= EXERCISE MATERIAL =
__________
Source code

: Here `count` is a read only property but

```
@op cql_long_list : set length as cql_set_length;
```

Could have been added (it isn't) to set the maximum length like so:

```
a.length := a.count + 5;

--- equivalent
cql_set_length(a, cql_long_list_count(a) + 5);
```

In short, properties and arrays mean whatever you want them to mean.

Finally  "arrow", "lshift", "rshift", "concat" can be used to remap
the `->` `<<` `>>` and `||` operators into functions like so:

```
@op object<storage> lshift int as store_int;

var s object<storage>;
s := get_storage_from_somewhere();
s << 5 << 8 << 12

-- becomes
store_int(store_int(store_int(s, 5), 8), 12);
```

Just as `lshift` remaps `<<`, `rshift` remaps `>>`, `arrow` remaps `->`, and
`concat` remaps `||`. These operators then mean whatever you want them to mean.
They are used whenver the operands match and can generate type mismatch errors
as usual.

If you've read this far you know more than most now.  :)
__________
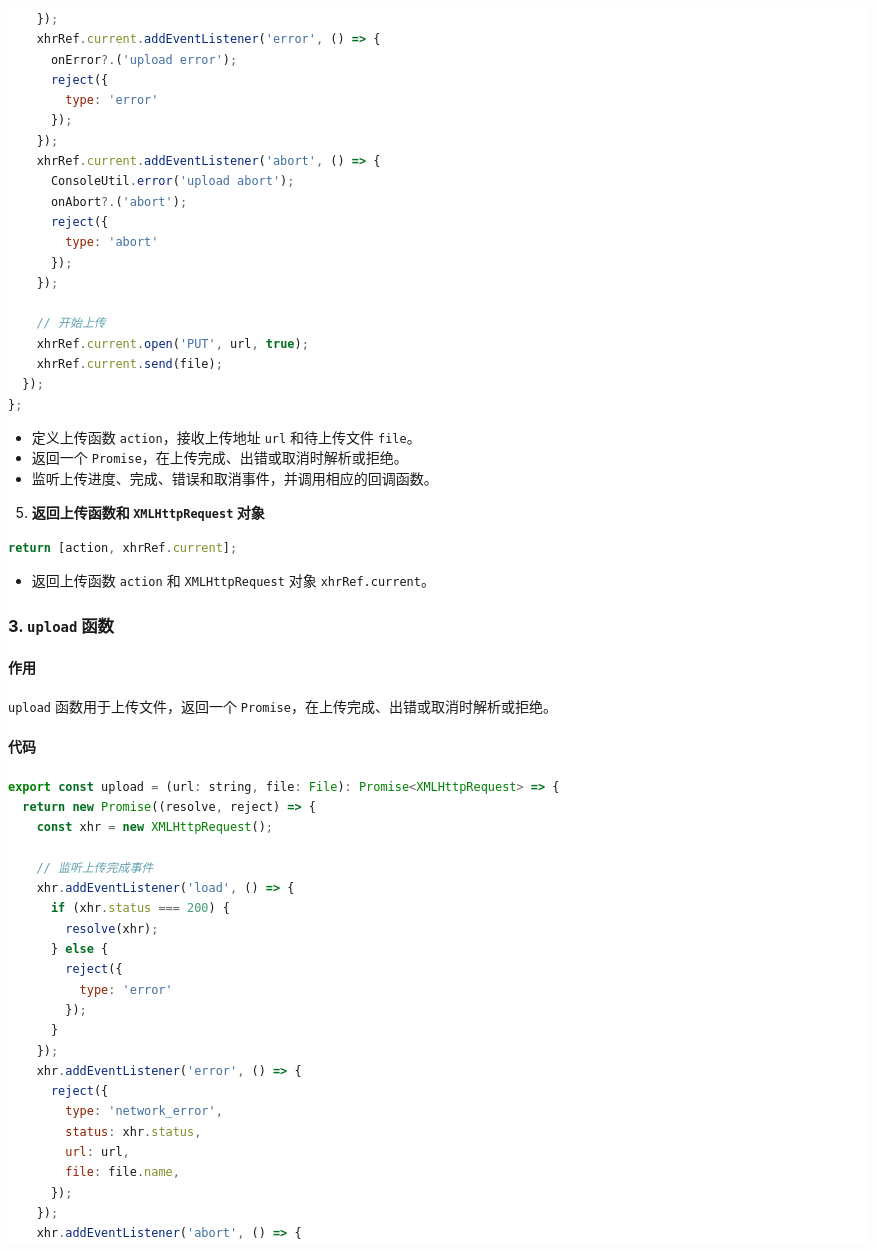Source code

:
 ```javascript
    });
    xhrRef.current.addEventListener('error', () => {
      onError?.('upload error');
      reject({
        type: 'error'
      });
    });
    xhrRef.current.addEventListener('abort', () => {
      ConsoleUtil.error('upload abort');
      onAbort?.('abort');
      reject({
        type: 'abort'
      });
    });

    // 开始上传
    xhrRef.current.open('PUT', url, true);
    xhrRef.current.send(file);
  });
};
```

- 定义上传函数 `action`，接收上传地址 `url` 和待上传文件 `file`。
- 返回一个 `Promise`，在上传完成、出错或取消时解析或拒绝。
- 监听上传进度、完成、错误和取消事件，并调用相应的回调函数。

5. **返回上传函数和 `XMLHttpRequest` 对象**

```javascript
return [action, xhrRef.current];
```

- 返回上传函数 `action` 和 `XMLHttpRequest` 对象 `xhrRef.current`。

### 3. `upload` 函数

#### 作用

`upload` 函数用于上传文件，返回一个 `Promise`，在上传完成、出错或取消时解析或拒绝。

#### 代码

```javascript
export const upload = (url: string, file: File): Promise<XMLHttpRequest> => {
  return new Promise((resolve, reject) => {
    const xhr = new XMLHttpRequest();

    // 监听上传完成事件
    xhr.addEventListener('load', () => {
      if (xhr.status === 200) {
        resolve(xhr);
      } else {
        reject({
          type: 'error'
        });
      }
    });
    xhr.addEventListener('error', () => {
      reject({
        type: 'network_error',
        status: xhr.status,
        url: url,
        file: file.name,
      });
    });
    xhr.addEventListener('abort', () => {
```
__________
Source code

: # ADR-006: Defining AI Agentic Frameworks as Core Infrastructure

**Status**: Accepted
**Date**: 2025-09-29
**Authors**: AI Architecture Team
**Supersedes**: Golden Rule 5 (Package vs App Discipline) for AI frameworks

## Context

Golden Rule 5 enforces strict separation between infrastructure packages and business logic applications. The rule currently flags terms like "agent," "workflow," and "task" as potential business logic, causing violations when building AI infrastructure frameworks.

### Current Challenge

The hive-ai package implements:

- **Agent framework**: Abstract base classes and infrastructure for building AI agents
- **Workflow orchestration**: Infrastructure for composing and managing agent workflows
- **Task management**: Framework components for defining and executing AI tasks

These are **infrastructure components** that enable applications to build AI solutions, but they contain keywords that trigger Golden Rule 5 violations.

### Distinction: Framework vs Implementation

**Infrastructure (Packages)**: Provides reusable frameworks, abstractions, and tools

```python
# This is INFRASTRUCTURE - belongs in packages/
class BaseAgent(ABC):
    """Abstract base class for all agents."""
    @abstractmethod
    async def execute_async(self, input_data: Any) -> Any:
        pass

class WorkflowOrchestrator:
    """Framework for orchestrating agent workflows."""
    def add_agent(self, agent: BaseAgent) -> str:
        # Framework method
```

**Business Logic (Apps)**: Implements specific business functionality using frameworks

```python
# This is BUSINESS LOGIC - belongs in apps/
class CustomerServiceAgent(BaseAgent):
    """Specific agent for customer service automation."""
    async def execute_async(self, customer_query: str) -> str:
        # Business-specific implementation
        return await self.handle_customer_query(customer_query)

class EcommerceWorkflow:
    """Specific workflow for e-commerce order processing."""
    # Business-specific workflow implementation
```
__________
= EXERCISE REQUIREMENTS =
Filter the records down to the lines containing the word "applications", and copy those.

= RESPONSE =
Golden Rule 5 enforces strict separation between infrastructure packages and business logic applications. The rule currently flags terms like "agent," "workflow," and "task" as potential business logic, causing violations when building AI infrastructure frameworks.
These are **infrastructure components** that enable applications to build AI solutions, but they contain keywords that trigger Golden Rule 5 violations.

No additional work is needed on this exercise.